Question for Expats that have given up your US address (and drivers lic) to live full-time in MX-

How do you rent a car/drive in the US when traveling there?

(Do you have to get a MX license even if you don't drive, just so you have one?)

thanks!


----------



## sixcats (Aug 1, 2015)

chulor said:


> Question for Expats that have given up your US address (and drivers lic) to live full-time in MX-
> 
> How do you rent a car/drive in the US when traveling there?
> 
> ...


Well - we no longer live in the US but I do have a 'valid' license good till 2020. I also have a very valid Mexican licence. Getting the Mexican license was no big deal - although we did have to take a short written exam (in Spanish) - and the cost was trivial.

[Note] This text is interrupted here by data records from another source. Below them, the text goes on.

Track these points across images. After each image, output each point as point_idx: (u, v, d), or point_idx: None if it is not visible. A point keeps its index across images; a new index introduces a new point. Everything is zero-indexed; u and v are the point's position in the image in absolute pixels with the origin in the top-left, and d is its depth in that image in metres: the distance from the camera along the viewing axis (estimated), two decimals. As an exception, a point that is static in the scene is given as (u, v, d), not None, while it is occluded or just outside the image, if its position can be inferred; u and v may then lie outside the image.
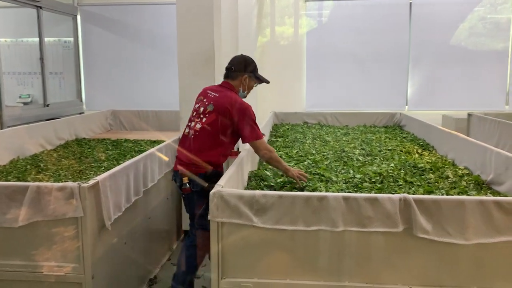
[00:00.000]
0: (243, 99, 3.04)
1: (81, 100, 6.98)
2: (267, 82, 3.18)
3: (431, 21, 7.19)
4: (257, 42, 7.09)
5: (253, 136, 2.90)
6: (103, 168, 3.57)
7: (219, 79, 3.89)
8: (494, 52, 7.18)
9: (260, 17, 7.39)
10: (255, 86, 3.21)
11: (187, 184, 2.86)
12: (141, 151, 3.83)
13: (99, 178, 2.55)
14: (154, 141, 4.73)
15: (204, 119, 2.92)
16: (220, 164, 3.02)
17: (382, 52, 7.27)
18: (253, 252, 2.10)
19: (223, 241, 2.10)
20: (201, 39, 3.74)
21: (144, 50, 7.01)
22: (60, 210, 2.41)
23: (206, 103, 2.97)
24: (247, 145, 3.25)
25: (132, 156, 3.55)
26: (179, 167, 2.94)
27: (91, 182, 2.47)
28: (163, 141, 4.01)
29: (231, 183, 2.43)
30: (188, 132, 3.00)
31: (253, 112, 2.95)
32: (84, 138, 5.02)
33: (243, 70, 3.04)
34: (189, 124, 3.03)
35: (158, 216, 3.57)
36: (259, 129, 2.95)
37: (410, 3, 7.13)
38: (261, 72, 3.23)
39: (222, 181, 2.28)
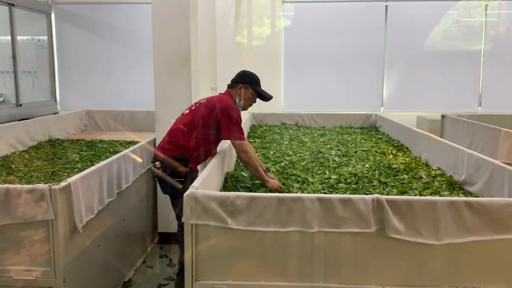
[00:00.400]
0: (241, 110, 3.18)
1: (55, 100, 6.85)
2: (268, 97, 3.27)
3: (406, 24, 7.30)
4: (235, 43, 7.07)
5: (233, 135, 2.99)
6: (76, 169, 3.50)
7: (195, 79, 3.87)
8: (467, 54, 7.33)
9: (238, 18, 7.38)
10: (254, 99, 3.29)
11: (160, 168, 2.97)
12: (116, 152, 3.77)
13: (70, 180, 2.49)
14: (130, 142, 4.67)
15: (193, 107, 3.15)
16: (193, 151, 3.06)
17: (358, 53, 7.35)
18: (227, 254, 2.08)
19: (197, 243, 2.08)
20: (177, 39, 3.70)
21: (119, 50, 6.92)
22: (30, 213, 2.35)
23: (203, 98, 3.22)
24: (225, 146, 3.26)
25: (107, 157, 3.49)
26: (157, 149, 3.11)
27: (63, 184, 2.41)
28: (139, 142, 3.96)
29: (206, 184, 2.41)
30: (179, 116, 3.20)
31: (239, 115, 3.07)
32: (58, 139, 4.92)
33: (239, 80, 3.23)
34: (183, 111, 3.22)
35: (132, 218, 3.52)
36: (241, 132, 3.03)
37: (386, 6, 7.23)
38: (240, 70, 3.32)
39: (196, 183, 2.26)
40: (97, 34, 6.91)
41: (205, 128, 3.05)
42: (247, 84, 3.21)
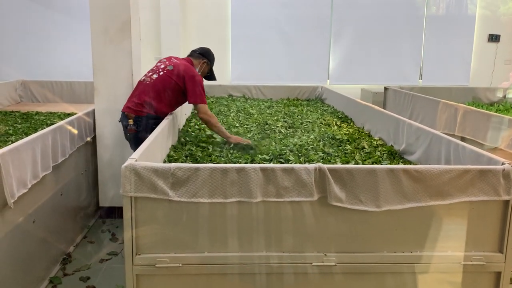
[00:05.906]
0: None
1: (-14, 69, 6.38)
2: (215, 79, 3.79)
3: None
4: (181, 13, 6.84)
5: (197, 98, 3.34)
6: (10, 142, 3.28)
7: (136, 47, 3.71)
8: (410, 29, 7.51)
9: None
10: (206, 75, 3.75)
11: (132, 126, 3.28)
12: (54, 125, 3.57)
13: (-1, 152, 2.32)
14: (69, 114, 4.45)
15: (161, 73, 3.40)
16: (163, 113, 3.37)
17: (306, 26, 7.35)
18: (169, 226, 2.03)
19: (137, 216, 2.00)
20: (116, 4, 3.50)
21: (57, 16, 6.52)
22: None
23: (167, 63, 3.47)
24: (168, 117, 3.21)
25: (43, 130, 3.29)
26: (126, 109, 3.35)
27: (-10, 157, 2.24)
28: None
29: (147, 155, 2.33)
30: (144, 80, 3.43)
31: (202, 82, 3.44)
32: (-11, 111, 4.61)
33: (205, 56, 3.64)
34: (147, 74, 3.48)
35: (71, 192, 3.37)
36: (204, 96, 3.38)
37: (333, -22, 7.22)
38: (186, 41, 3.51)
39: (136, 154, 2.17)
40: (31, -1, 6.47)
41: (175, 95, 3.38)
42: (209, 62, 3.67)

But soon we will be travelling to the US and I'll bring along both licenses. I'll try to remember to let you know how it goes.


----------



## TundraGreen (Jul 15, 2010)

chulor said:


> Question for Expats that have given up your US address (and drivers lic) to live full-time in MX-
> 
> How do you rent a car/drive in the US when traveling there?
> 
> ...


When my US license expired, I got a new one using a friend's address. I also have a Jalisco license. I have used the Mexico license to rent cars in the US as well as the US license at other times.


----------



## joaquinx (Jul 3, 2010)

TundraGreen said:


> I have used the Mexico license to rent cars in the US as well as the US license at other times.


And paid for the rental with a Mexican bank card.


----------



## citlali (Mar 4, 2013)

We have no US license or address we rent cars in the US and Europe with the Mexican license just like anyone from Mexico does when they go abroad.


----------



## denik12 (Oct 1, 2015)

joaquinx said:


> And paid for the rental with a Mexican bank card.


Really? in Mexican Bank?


----------



## WintheWin (Jul 15, 2015)

denik12 said:


> Really? in Mexican Bank?


I mean… that's how Mexican tourists do it when they visit the US.

Plus, for instance, there's a US branch of Banamex. (Which is funny… because it's called Banamex-US, i.e…. Banco Nacional Mexicano Estados Unidos)


----------



## Anonimo (Apr 8, 2012)

WintheWin said:


> I mean… that's how Mexican tourists do it when they visit the US.
> 
> Plus, for instance, there's a US branch of Banamex. (Which is funny… because it's called Banamex-US, i.e…. Banco Nacional Mexicano Estados Unidos)


Banamex-USA shut down as of September 1 of this year. Or so they notified us.


----------